**Auszug**:
Niederstotzingens Bürgermeister Bremer und Heidenheims ehemaliger Landrat Mader schütteln den Kopf. Das Land hat es bisher nicht einmal geschafft, das versprochene braune Werbeschild an der A 7 anzubringen. Nur zu gerne erinnern sie Ministerpräsident Winfried Kretschmann an das, was er nach der Verleihung des Welterbe-Titels 2017 gesagt hat: „Lassen wir uns heute offiziell als Erben in die Pflicht nehmen, den Kulturschatz zu bewahren, der Tausende Jahre überdauert hat.“Politiker wie Tourismusminister Guido Wolf kommen zwar gerne in den Archäopark, um publikumswirksam Sonderausstellungen wie jüngst im August zu eröffnen, in die Pflicht nehmen lässt sich das Land aber trotzdem nicht. Stattdessen scheinen die verschiedenen Ministerien in Stuttgart eine Art Zuständigkeits-Bingo zu spielen. „Wie soll die Bevölkerung das hier wertschätzen, wenn das Land es nicht wertschätzt?“, fragt Bürgermeister Bremer mit einem Anflug leichter Verzweiflung. Und Mader droht in der „Heidenheimer Zeitung“, dass der Förderverein den Archäopark zwar weiter unterstützen wird, „aber nur, wenn sich das Land endlich auch mit einem signifikanten Betrag beteiligt“.

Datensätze
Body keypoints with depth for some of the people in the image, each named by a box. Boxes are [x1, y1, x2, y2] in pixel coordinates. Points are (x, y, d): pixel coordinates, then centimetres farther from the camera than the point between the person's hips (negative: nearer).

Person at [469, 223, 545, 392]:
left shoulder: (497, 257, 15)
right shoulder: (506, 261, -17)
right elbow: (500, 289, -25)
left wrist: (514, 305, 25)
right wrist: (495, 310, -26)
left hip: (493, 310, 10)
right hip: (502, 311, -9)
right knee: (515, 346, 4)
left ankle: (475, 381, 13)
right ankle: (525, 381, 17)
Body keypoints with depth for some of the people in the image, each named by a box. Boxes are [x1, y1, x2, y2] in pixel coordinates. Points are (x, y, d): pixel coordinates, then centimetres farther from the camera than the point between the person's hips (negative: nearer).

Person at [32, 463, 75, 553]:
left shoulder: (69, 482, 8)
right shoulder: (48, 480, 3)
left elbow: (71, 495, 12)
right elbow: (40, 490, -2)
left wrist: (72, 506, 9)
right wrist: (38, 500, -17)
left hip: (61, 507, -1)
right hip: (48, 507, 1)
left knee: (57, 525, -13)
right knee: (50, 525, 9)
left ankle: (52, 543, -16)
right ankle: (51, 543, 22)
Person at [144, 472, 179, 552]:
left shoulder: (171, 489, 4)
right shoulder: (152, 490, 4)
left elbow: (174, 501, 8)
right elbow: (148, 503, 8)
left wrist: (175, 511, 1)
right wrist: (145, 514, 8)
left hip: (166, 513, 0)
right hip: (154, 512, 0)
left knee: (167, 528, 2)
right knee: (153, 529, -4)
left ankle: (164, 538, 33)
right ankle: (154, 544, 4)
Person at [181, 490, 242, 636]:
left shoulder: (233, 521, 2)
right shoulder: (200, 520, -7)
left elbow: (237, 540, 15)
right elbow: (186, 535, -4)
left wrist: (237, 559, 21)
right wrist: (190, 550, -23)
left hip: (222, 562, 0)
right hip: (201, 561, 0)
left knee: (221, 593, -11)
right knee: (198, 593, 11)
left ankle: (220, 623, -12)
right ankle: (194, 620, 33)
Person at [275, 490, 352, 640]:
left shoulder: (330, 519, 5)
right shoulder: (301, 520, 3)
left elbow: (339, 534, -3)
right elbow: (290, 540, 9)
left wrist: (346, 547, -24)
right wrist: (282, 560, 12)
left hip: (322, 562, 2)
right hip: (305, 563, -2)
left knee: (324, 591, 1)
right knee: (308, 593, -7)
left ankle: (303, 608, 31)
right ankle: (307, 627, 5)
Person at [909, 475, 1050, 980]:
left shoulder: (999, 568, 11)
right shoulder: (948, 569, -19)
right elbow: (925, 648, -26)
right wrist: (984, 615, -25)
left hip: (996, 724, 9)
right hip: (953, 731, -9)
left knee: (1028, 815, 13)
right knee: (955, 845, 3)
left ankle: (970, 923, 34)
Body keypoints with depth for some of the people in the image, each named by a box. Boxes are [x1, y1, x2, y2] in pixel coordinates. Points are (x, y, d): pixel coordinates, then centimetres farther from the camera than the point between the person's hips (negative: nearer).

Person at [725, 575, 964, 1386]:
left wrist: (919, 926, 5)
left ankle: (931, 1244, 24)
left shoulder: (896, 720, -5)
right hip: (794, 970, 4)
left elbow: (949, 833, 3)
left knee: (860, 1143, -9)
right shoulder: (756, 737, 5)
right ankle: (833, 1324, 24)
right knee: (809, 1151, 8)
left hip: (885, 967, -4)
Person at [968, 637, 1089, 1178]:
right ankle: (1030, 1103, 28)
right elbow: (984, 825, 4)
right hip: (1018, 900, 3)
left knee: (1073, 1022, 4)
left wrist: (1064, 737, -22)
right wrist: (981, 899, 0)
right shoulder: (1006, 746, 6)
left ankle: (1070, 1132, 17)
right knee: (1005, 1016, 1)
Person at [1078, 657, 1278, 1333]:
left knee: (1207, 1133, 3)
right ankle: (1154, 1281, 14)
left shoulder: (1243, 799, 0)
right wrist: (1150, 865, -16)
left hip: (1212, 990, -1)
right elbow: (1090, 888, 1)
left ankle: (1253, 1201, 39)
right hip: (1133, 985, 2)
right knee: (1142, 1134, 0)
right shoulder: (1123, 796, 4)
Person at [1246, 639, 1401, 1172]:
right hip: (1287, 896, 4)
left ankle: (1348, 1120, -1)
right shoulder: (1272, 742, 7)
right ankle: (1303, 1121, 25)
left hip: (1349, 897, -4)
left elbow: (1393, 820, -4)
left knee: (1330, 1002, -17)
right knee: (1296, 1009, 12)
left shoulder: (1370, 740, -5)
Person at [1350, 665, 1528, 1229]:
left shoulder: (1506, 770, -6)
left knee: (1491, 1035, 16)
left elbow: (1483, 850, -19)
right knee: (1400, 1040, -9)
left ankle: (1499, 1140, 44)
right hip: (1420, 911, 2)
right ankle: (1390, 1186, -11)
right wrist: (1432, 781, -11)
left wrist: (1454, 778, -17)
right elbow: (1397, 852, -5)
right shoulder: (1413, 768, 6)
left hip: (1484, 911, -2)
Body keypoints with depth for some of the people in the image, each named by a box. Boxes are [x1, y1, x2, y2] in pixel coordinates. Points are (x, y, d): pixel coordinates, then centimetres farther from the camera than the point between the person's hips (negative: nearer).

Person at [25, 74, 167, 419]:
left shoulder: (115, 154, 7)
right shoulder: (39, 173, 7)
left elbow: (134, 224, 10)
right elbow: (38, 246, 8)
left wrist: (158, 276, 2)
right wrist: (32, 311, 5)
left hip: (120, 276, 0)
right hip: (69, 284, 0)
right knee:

**Aufgabenstellung**:
1. Geben Sie den Absatz des Auszugs über den Archäopark, der mit „Niederstotzingens Bürgermeister Bremer“ beginnt, als knappe Stichpunktliste wieder, ohne seine wesentlichen Fakten zu verlieren.
2. Schreiben Sie den Auszug über den Archäopark im Anschluss an seinen letzten Satz weiter.

**Antworten nacheinander**:
1.
- Niederstotzingens Bürgermeister Bremer und Heidenheims ehemaliger Landrat Mader sind unzufrieden mit dem Land.
- Das versprochene braune Werbeschild an der A 7 wurde bis heute nicht angebracht.
- Beide erinnern Ministerpräsident Kretschmann an seine Worte nach der Verleihung des Welterbe-Titels 2017. Damals forderte er, sich als Erben verpflichten zu lassen, den jahrtausendealten Kulturschatz zu bewahren.
- Politiker wie Tourismusminister Guido Wolf eröffnen zwar gern publikumswirksam Sonderausstellungen im Archäopark, zuletzt im August. Eine Verpflichtung übernimmt das Land jedoch nicht.
- Die Ministerien in Stuttgart schieben sich offenbar gegenseitig die Zuständigkeit zu („Zuständigkeits-Bingo“).
- Bremer fragt, wie die Bevölkerung den Ort wertschätzen solle, wenn das Land es nicht tue.
- In der „Heidenheimer Zeitung“ droht Mader: Der Förderverein unterstützt den Archäopark weiter, aber nur, wenn sich das Land mit einem signifikanten Betrag beteiligt.

2.
Bremer nützt es wenig, dass jeder im Land Verständnis für die Situation in Niederstotzingen zeigt, wenn nichts passiert. Seiner Meinung nach ist das ganz klar „keine Frage des politischen Könnens, sondern des Wollens“. Dass es auch anders geht, zeigt das Beispiel Heuneburg in Herbertingen, die das keltische Leben in Baden-Württemberg nachzeichnet, allerdings (noch) nicht zum UnescoWelterbe zählt. Dort ist das Land in die Trägerschaft miteingestiegen, was einhergeht mit einer entsprechend starken finanziellen Unterstützung. Sehr zum Unmut der Niederstotzinger, die gar nichts dagegen hätten, wenn das Land Träger des Archäoparks werden würde.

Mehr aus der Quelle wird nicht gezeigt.